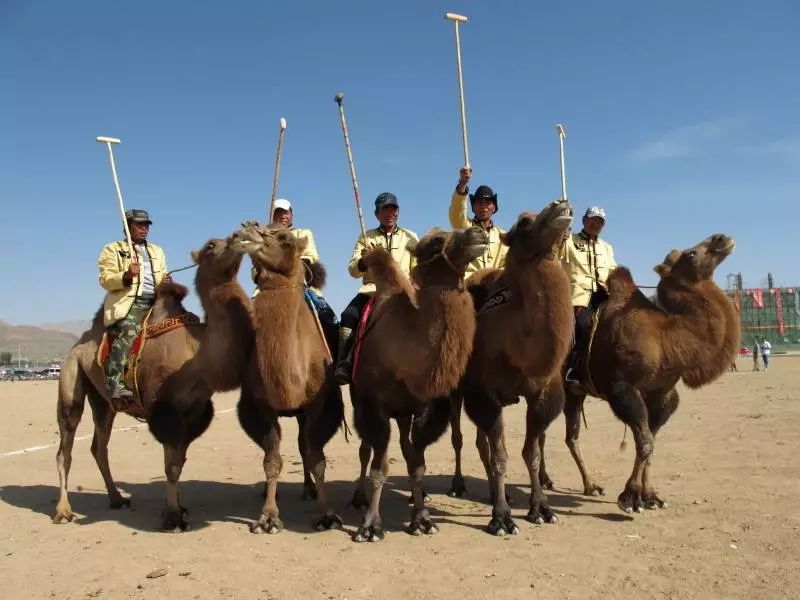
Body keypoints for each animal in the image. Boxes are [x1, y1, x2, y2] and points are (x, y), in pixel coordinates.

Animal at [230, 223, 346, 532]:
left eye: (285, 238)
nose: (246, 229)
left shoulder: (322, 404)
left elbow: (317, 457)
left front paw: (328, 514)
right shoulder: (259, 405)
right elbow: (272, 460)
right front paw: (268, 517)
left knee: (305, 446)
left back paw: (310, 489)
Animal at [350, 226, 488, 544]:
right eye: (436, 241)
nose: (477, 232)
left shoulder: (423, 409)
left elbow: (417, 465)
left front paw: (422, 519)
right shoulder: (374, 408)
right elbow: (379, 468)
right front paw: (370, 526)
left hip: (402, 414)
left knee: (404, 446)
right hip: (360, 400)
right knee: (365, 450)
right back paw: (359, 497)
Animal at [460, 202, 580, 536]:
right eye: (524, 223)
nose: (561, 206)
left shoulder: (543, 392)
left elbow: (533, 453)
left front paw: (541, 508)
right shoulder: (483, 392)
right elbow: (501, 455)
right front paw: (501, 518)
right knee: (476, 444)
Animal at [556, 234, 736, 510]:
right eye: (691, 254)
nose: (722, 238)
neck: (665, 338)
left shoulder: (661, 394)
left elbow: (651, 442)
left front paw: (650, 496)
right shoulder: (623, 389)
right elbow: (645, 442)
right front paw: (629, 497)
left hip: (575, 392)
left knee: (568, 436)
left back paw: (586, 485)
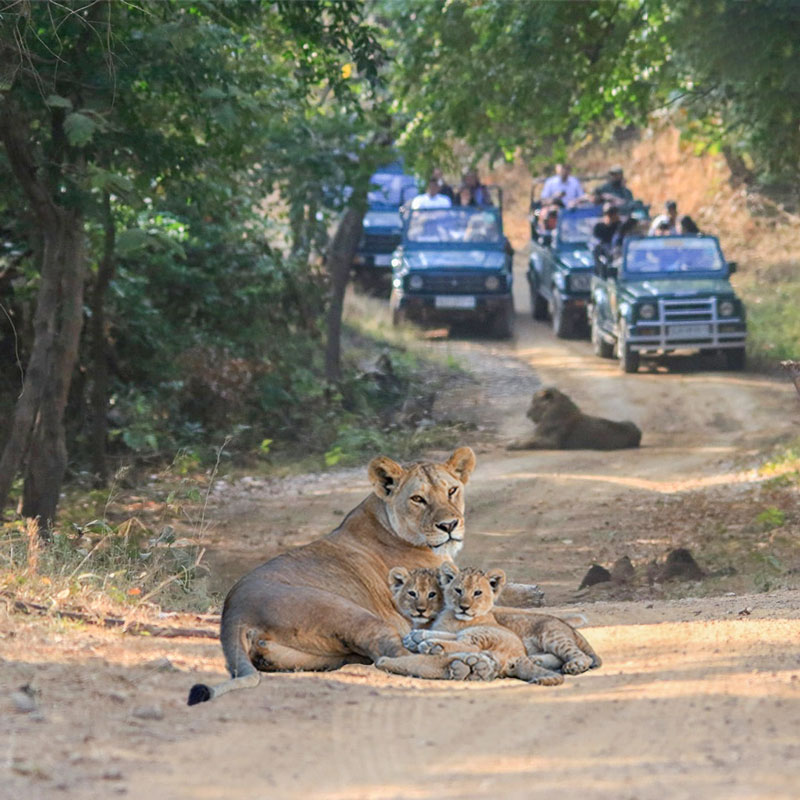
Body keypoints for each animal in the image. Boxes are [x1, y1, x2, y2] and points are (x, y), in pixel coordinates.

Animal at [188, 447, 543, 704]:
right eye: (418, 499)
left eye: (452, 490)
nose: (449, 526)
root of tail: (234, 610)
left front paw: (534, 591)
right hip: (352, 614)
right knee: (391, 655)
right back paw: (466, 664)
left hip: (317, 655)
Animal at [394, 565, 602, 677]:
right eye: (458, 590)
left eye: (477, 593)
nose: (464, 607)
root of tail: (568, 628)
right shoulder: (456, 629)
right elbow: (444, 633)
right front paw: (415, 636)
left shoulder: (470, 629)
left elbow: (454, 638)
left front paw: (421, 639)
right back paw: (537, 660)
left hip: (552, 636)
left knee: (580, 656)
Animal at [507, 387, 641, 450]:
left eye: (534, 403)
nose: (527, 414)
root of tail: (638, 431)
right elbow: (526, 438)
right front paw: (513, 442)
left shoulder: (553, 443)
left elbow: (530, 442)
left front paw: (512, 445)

*Work to complete*
Copy every entry word for word, but omit the pictures.

*Answer space*
Body keypoints for each animal in the image. Boxes are [x1, y1, x2, y2] and points are (x, y), in pixel coordinates.

Animal at [230, 223, 346, 532]:
left eye: (285, 238)
nose: (246, 229)
left shoulder: (322, 404)
left elbow: (317, 457)
left front paw: (328, 514)
right shoulder: (259, 405)
right elbow: (272, 460)
right front paw: (268, 517)
left knee: (305, 446)
left back paw: (310, 489)
Animal at [350, 226, 488, 544]:
right eye: (436, 241)
nose: (477, 232)
left shoulder: (423, 409)
left elbow: (417, 465)
left front paw: (422, 519)
right shoulder: (374, 408)
right elbow: (379, 468)
right front paw: (370, 526)
left hip: (402, 414)
left knee: (404, 446)
right hip: (360, 400)
right knee: (365, 450)
right back paw: (359, 497)
Animal at [460, 202, 580, 536]:
right eye: (524, 223)
nose: (561, 206)
left shoulder: (543, 392)
left elbow: (533, 453)
left front paw: (541, 508)
right shoulder: (483, 392)
right elbow: (501, 455)
right front paw: (501, 518)
right knee: (476, 444)
Animal at [556, 234, 736, 510]:
right eye: (691, 254)
nose: (722, 238)
neck: (665, 338)
left shoulder: (661, 394)
left elbow: (651, 442)
left front paw: (650, 496)
right shoulder: (623, 389)
right elbow: (645, 442)
right front paw: (629, 497)
left hip: (575, 392)
left knee: (568, 436)
left back paw: (586, 485)
Body keypoints for each animal in the image. Boxes are [x1, y1, x2, y2] and points are (x, y), in pixel coordinates.

Animal at [188, 447, 543, 704]:
right eye: (418, 499)
left eye: (452, 490)
nose: (449, 526)
root of tail: (234, 610)
left front paw: (534, 591)
right hip: (352, 614)
right knee: (391, 655)
right back paw: (466, 664)
left hip: (317, 655)
Animal at [394, 565, 602, 677]:
right eye: (458, 590)
left eye: (477, 593)
nose: (464, 607)
root of tail: (568, 628)
right shoulder: (456, 629)
right elbow: (444, 633)
right front paw: (415, 636)
left shoulder: (470, 629)
left elbow: (454, 638)
left front paw: (421, 639)
right back paw: (537, 660)
left hip: (552, 636)
left knee: (580, 656)
Animal at [507, 387, 641, 450]:
left eye: (534, 403)
nose: (527, 414)
root of tail: (638, 431)
right elbow: (526, 438)
right front paw: (513, 442)
left shoulder: (553, 443)
left elbow: (530, 442)
left front paw: (512, 445)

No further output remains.